● **SELECTED TEXT**:

# Where are cookies stored in IE7?



## DrMoriarty

Funny thing I just noticed since upgrading to IE7 — can anyone shed some light?

I don't want to clear all cookies, just certain ones (Ryanair's, in this instance)

According to the help file, 'Cookies are stored is in [_sic_] a folder named Cookies which is stored inside the Documents and Settings folder. By default, the path is C:\Documents and Settings\_your user name_\Cookies'. 

This was the case before I upgraded from IE6, but now there's no such folder. I've checked the advanced settings, and there's nothing there to indicate I've anything but the default privacy settings. I've also searched the whole C: drive for 'Cookies' and 'Ryanair', to no avail.

So where does IE7 hide the cookies..?

● **INSTRUCTIONS TO FOLLOW**:
How might the forum thread about where IE7 keeps its cookies go on? Continue it from the point where it stops.

● **INFORMATION**:
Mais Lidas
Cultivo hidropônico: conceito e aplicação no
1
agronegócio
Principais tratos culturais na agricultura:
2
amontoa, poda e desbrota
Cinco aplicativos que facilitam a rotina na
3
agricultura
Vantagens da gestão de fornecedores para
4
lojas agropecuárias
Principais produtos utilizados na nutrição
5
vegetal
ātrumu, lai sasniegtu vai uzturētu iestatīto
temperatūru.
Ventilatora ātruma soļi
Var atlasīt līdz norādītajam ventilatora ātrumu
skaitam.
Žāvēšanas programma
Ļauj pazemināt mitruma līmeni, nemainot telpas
* * *
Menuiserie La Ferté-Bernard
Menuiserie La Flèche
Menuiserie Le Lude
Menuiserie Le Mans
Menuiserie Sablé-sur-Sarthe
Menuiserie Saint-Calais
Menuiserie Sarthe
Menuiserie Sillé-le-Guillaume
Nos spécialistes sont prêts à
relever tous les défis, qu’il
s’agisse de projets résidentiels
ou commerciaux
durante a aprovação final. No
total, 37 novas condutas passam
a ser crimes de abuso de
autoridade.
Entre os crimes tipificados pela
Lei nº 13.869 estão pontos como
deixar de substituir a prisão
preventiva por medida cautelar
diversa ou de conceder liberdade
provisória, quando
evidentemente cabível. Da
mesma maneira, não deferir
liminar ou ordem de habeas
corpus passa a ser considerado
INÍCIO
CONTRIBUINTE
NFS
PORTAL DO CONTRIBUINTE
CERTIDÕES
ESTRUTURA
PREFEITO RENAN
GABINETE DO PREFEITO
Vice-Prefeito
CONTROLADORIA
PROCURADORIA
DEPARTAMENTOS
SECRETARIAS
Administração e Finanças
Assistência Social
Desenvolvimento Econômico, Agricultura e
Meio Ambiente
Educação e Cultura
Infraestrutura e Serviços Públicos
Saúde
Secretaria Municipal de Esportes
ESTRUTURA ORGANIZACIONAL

● **RESULT OF THIS TASK**:
----------



## ajapale

Try searching Google Groups for "IE7 cookies". [broken link removed]

I think the are in TIF (Temporary Internet Files) but Im a FireFox user myself!



> My *Cookies* are located at
> c:\documents and settings\username\local settings\temporary internet files
> requires that show system and hidden files be enabled as well as protected & operating system files.


----------



## DrMoriarty

Egad, you're right, aj — thanks!  

Dunno why it now lumps the cookies in with all the other TIF, but my immediate problem's solved.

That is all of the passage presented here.